Trusts

A trust is a contract among a grantor, who creates the trust by transferring property to the trustee, a trustee, who has legal title to the assets transferred and must discharge the obligations under the contract, and a beneficiary, for whose benefit the trust is created.

Trusts may be revocable (changeable) or irrevocable (non-changeable). A "testamentary trust" is a revocable contract contained within and as part of your will. The testamentary trust becomes irrevocable upon your death and the terms of the trust are then fixed.

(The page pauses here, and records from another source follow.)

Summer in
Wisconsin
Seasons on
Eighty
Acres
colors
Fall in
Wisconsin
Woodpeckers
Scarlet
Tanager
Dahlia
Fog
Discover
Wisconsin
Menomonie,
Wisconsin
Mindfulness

If your estate is large enough to be subject to federal estate tax ($675,000.00), you may want to split your estate between property passing to your spouse and property passing to your children. Your estate will then consist of your spouse's part, which will qualify for the marital deduction in your estate, and a bypass trust.

The spouse's part may be left to the surviving spouse outright, or in trust. In certain cases the use of a QTIP trust may be appropriate. "QTIP" stands for "qualified terminable interest property", and is essentially a way of making property available to a surviving spouse with some strings attached. The surviving spouse gets an income interest only, and then when the surviving spouse dies the property passes to your children. This method of disposition is particularly useful in a second marriage.

The bypass trust is used to hold the estate tax exempt amount (up to $675,000.00) and generally provides the surviving spouse with an income interest and a right to invade principal in certain cases. Because only limited rights are given to the surviving spouse, the value of the bypass trust is not included in the surviving spouse's estate and will therefore escape the estate tax upon the death of the surviving spouse. It is the bypass trust which is the estate tax saving vehicle, as it is designed to "bypass" the surviving spouse's estate.

For example, assume that Harry and Wilma are a married couple with two adult children. They have assets worth approximately $1.5 million, including a $300,000.00 home, a $150,000.00 vacation home, $500,000.00 in joint bank accounts and investments, and $250,000.00 in Harry's pension plan with Wilma designated as beneficiary, and $300,000.00 in other assets.

Harry and Wilma both have wills leaving everything to each other. After they both die everything is left equally to their children. If Harry dies first, Wilma will inherit everything, under the terms of Harry's will, through beneficiary designation on Harry's pension, and because she is the survivor of the joint bank accounts and houses. There will be no federal estate tax due when Harry dies because of the unlimited marital deduction. However, when Wilma dies, assuming that there is no growth of the assets, Wilma's estate will be worth $1.5 million. The $675,000.00 exemption would be available to Wilma's estate, but there would be a tax due on $825,000.00. The federal estate tax on this amount would be approximately $277,500.00 at current rates, and this tax would be payable 9 months after Wilma's death.

If the value of the assets increased after Harry died, the taxes would be even greater.

On the other hand, assume Harry and Wilma each have a bypass trust clause in their wills. They have arranged their affairs so that each of them has approximately $750,000.00 of assets in his or her individual name. By doing this they each have assets to fund a bypass trust in the event they are the first to die. When Harry dies, $75,000.00 will go outright to Wilma, and the remaining $675,000.00 of his assets are placed in a bypass trust. Wilma will get the income from the trust for life, and the trustee can also use principal from the trust for Wilma's health, welfare and other needs. Harry and Wilma's two children will get the principal that remains in the trust when Wilma dies. The bypass trust in this case assures that both parties' lifetime $675,000.00 exemption is used. As a result, when Harry dies up to $675,000.00 of his estate will be protected by his unified credit, and the rest will be due. When Wilma dies, her estate will be worth approximately $825,000.00 (assuming the assets have not grown in value). Wilma's estate will be able to use her unified credit to shield $675,000.00 of her estate from tax, and only $38,800 federal estate tax will be due on the remaining $150,000.00.

In this example, by using the bypass trust estate taxes have been reduced by $238,750.

However, both Harry and Wilma must each have assets in their names at the time of their deaths in order to have funds to put in the bypass trust. This could be done by dividing the joint bank accounts, and changing the designation of beneficiary on Harry's pension to read one-half to Wilma and one-half to Harry's estate.

Additional steps that Harry and Wilma could take to reduce estate taxes would be to give away some of their assets that they do not think they will need. They can give $20,000.00 to each beneficiary that they choose for each year that they are both alive. They can also make unlimited charitable deductions to reduce the size of their estates.